Page extract:
== Segment start ==

High-frequency trading is a misnomer. It’s actually short-latency trading, a name that makes clearer why it is so unsavory. As Michael Lewis explains in Flash Boys, short-latency traders use a buy order on one exchange to quickly buy that stock on other exchanges before the original buy order reaches the other exchanges. Lewis writes:
The deep problem with the system was a kind of moral inertia. So long as it served the narrow self-interests of everyone inside it, no one on the inside would ever seek to change it, no matter how sinister or corrupt it became — though even to use words like “corrupt” and “sinister” made serious people uncomfortable.
I thought of health care. Our health care system — centered on treating symptoms with drugs you take for the rest of your life — serves the narrow self-interests of those inside it, such as doctors and medical school professors. That is surely one reason its predatory aspect is rarely mentioned.
But I also noticed how poorly Lewis, an excellent writer, describes the problem. “Moral inertia”? No, the problem is not that Person X or Person Y is slow to get outraged. “Corrupt”? No, no one is being paid off to look the other way or vote a certain way or introduce a certain bill. “Sinister”? It’s unclear what that means. Is Lewis just using a fancy synonym for “bad”?
Elsewhere Lewis uses the word predatory, which seems accurate. Short-latency traders preyed on those who sold stock, taking advantage of their ignorance. Of course, no one is forced to buy or sell stock and the loss on one trade is small. But everyone gets sick.

== Segment end ==

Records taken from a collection
== Segment start ==

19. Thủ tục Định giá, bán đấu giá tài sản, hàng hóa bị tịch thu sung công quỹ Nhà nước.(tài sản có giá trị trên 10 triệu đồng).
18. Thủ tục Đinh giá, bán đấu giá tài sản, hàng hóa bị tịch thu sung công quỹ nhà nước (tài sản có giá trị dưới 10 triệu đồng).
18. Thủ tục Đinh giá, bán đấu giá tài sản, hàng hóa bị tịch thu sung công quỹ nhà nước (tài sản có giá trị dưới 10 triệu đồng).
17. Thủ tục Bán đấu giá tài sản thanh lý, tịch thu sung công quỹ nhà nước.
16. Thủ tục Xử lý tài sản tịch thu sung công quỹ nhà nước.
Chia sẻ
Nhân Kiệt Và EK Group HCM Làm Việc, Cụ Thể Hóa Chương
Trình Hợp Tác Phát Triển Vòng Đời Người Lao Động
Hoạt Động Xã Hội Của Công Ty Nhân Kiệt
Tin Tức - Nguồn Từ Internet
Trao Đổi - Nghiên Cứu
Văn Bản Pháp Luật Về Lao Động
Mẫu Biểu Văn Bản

== Segment end ==
== Segment start ==

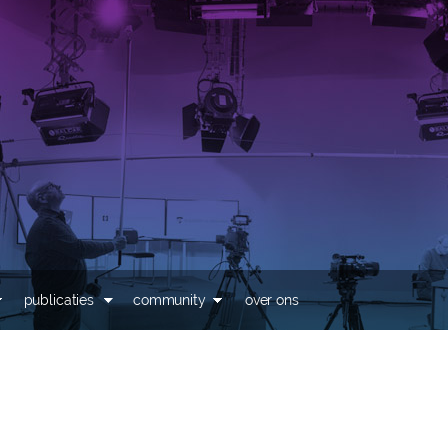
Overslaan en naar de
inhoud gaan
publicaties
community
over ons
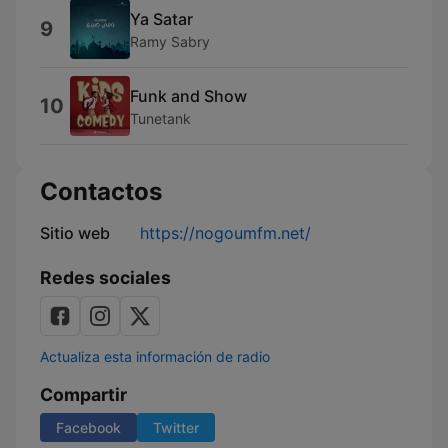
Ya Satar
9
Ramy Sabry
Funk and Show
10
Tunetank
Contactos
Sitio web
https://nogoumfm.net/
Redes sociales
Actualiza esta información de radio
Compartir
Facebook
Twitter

== Segment end ==

Exercise instructions:
(a) In the passage on short-latency trading, retype the text between "I thought of" and "is rarely mentioned.", inclusive.
(b) Answer these questions from the passage on short-latency trading:
(i) What name does the writer say describes high-frequency trading more accurately?
(ii) What is the title of the Michael Lewis book the writer quotes?
(iii) Which word that Lewis uses elsewhere does the writer call accurate?

Exercise results:
(a)
I thought of health care. Our health care system — centered on treating symptoms with drugs you take for the rest of your life — serves the narrow self-interests of those inside it, such as doctors and medical school professors. That is surely one reason its predatory aspect is rarely mentioned.

(b)
(i) Short-latency trading
(ii) Flash Boys
(iii) Predatory